A trail to somewhere
Sept. 15, 2014
by Ivan Raconteur

Many months have passed since the Carver County portion of the Dakota Rail Regional Trail was completed, yet trail users from McLeod County or points west still need to travel to New Germany to access the trail.

There has been work behind the scenes to apply for grants to develop the first phase of the trail in McLeod County, including an application this year. The previous applications were not funded, and the results of the current application are not yet known.

In the absence of funding to complete the trail from the Carver County border through Lester Prairie to McLeod County Road 1, there have been efforts to at least secure access to the trail from the east side of Lester Prairie.

If we cut through the politics, confusion over jurisdiction between multiple entities including McLeod County, the McLeod County Rail Authority, the Minnesota Department of Natural Resources, and the City of Lester Prairie, it appears that the biggest obstacle to providing access is one small bridge.

The nearest trail access from a public street would be the trail intersection at Lily Street in the East Park Estates development.

Between that point and the developed portion of the trail at the Carver County border is a small bridge that is currently unsafe.

One option would be to replace the bridge with a box culvert.

Another option that has been mentioned would be to repair the bridge to make it usable.

If either of these things is done, it seems that it would be a relatively simple matter to improve the section of the trail between Lily Avenue and Carver County at least to the point where it could be used.

This would accomplish two things.

First, it would improve safety. People from Lester Prairie would be able to access the trail without having to ride on McLeod County Road 23 until they get into Carver County.

Second, it would bring people from the east into Lester Prairie, instead of them stopping at the county line and turning around.

During its meeting Tuesday, the Lester Prairie City Council approved the formation of a trail task force to consist of five people who are interested in seeing the trail developed. These people need not be residents of the city.

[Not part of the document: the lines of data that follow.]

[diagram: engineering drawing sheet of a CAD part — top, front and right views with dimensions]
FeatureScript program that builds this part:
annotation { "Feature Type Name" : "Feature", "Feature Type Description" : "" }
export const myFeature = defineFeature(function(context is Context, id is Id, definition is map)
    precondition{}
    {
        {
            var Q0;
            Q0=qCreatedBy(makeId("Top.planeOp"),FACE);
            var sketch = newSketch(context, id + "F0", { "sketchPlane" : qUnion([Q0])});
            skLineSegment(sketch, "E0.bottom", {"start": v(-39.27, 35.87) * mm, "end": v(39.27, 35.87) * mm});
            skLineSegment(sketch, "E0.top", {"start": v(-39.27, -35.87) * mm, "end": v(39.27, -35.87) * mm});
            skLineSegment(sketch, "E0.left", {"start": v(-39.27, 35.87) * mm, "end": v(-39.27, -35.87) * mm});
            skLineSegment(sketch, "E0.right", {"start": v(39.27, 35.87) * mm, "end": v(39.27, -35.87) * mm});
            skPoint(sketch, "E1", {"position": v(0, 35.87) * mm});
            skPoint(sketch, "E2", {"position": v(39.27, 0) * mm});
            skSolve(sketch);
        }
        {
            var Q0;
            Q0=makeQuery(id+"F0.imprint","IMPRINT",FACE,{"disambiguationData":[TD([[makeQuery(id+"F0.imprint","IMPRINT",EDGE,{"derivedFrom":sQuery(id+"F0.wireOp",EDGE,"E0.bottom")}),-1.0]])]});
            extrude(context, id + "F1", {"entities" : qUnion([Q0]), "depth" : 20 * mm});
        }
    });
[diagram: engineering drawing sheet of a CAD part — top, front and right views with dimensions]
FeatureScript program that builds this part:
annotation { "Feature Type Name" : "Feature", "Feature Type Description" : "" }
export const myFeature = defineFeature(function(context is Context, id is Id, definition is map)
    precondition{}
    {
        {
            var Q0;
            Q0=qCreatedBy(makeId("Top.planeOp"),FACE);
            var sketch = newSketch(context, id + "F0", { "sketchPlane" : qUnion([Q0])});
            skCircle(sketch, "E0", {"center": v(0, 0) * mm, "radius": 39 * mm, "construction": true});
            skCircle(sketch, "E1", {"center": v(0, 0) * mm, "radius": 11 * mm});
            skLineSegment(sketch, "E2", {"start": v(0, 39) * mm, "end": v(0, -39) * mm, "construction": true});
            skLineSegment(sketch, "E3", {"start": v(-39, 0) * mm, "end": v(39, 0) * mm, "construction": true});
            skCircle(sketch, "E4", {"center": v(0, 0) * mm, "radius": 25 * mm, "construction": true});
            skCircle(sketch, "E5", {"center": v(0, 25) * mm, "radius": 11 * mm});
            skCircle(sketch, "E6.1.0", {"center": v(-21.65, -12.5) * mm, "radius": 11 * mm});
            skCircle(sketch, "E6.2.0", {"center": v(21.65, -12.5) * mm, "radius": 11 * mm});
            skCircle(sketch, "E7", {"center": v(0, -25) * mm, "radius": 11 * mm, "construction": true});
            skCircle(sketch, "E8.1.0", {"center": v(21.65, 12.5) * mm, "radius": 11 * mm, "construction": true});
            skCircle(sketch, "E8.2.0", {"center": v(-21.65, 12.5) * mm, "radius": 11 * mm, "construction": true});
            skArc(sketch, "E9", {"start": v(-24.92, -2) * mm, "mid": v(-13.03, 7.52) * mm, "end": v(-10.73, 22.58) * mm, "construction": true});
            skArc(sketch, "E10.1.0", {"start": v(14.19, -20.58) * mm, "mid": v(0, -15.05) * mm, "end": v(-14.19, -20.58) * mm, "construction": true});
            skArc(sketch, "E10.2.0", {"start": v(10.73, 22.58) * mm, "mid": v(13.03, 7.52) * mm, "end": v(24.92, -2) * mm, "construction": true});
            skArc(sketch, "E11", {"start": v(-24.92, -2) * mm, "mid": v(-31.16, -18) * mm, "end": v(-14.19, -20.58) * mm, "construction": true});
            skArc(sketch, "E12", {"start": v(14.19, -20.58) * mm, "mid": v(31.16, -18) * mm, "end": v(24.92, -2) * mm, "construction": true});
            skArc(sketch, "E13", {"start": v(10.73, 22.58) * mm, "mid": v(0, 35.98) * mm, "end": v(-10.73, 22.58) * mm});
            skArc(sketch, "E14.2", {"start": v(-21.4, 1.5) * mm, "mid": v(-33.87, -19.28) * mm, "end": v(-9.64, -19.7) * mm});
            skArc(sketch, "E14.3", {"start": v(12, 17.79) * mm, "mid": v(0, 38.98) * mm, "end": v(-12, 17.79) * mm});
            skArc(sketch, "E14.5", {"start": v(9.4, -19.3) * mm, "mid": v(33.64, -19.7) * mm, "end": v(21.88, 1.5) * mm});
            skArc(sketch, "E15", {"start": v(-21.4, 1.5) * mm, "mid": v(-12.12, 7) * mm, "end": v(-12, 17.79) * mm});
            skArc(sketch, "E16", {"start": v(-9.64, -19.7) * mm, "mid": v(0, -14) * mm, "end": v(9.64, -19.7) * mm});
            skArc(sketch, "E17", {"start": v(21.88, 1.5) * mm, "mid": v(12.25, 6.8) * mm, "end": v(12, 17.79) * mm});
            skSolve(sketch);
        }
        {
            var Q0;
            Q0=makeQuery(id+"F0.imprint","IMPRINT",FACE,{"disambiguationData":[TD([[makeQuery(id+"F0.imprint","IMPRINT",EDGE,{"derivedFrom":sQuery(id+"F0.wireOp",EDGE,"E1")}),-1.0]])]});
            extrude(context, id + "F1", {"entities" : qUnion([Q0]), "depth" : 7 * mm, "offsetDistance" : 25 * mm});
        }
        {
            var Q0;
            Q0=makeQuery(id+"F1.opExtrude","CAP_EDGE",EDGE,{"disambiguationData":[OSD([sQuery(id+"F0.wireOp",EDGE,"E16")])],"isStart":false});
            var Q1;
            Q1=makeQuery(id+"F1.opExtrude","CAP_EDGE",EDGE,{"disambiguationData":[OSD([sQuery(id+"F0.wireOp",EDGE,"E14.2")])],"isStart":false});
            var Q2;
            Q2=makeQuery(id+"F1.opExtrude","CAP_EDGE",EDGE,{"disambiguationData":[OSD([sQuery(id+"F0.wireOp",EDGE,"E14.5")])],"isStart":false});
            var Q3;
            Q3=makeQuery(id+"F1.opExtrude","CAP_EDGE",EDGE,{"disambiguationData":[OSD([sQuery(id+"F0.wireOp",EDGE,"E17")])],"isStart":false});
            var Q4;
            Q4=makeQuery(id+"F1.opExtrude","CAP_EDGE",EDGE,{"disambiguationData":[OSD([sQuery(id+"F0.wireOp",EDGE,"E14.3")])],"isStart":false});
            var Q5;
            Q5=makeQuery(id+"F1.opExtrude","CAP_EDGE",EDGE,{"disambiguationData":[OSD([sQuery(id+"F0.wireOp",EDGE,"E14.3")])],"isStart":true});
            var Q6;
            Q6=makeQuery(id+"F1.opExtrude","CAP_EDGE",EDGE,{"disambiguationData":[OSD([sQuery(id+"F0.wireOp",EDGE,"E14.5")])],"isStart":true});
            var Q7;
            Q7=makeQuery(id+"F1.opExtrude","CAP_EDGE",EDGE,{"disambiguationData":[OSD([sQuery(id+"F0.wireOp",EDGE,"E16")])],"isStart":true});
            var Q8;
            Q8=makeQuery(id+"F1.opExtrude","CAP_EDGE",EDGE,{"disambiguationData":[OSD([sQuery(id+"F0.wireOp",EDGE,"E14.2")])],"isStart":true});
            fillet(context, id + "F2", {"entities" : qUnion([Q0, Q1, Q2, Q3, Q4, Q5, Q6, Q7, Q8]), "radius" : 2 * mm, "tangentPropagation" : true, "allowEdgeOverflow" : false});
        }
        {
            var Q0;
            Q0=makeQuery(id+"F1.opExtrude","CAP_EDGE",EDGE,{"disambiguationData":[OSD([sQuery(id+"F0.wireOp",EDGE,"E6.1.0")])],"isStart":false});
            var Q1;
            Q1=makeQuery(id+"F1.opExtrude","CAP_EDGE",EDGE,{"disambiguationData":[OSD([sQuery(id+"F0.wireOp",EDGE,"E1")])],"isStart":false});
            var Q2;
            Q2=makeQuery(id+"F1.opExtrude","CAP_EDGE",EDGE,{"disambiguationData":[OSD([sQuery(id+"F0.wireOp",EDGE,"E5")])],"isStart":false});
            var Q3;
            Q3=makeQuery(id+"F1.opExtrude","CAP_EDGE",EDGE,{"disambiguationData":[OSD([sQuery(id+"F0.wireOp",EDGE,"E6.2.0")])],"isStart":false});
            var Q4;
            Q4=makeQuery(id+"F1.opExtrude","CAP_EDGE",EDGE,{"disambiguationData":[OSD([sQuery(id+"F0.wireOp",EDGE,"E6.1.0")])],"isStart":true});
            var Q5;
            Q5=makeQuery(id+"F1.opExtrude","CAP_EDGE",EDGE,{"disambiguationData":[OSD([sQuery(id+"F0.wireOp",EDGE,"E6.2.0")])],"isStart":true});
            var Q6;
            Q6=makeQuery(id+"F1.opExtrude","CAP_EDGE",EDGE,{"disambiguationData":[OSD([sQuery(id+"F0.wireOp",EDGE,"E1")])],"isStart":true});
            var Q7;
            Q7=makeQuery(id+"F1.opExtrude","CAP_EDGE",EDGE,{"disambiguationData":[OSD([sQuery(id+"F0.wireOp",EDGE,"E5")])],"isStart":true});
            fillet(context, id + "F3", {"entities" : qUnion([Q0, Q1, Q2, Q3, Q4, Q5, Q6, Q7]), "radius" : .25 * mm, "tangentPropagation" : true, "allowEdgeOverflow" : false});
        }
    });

Anyone interested in serving on the task force may contact the Lester Prairie city office at (320) 395-2646.

The task force will be charged with researching options and costs for moving the trail forward, and reporting its findings to the city council.

It will likely also be coordinating fund-raising efforts to accomplish goals and to demonstrate local support for the trail, which could improve the chances of receiving grants in the future.

I have heard numerous people in the community and along the trail express their interest in the Dakota Rail Regional Trail, and in establishing access from the west.

Based on the long, drawn out history of this trail in McLeod County, I believe community support will be essential if the task force is to accomplish its goals.

I have enthusiastically used the Dakota Rail Regional Trail, and other trails across the state, and I have seen the power they have to draw people from a wide area.

I have also seen the positive benefits trails can provide to the communities through which they pass.

The issue in front of us, however, is not about whether trails are good or bad. It is about maximizing the investment that has already been made.

A significant amount of taxpayers’ money has been spent to develop the trail from Wayzata in the east, through Hennepin County, and across Carver County.

It is absurd to have this beautiful trail end in the middle of nowhere.

The time has come to take whatever steps are necessary to provide access from the west.

The job is not complicated, but it will require commitment, and the support of all those who are interested in the trail.

If enough people care about the project, and I believe they do, people will be able to accomplish this goal.

The new task force may help ignite this process, and I wish them well as they try to turn a trail to nowhere into a trail to somewhere.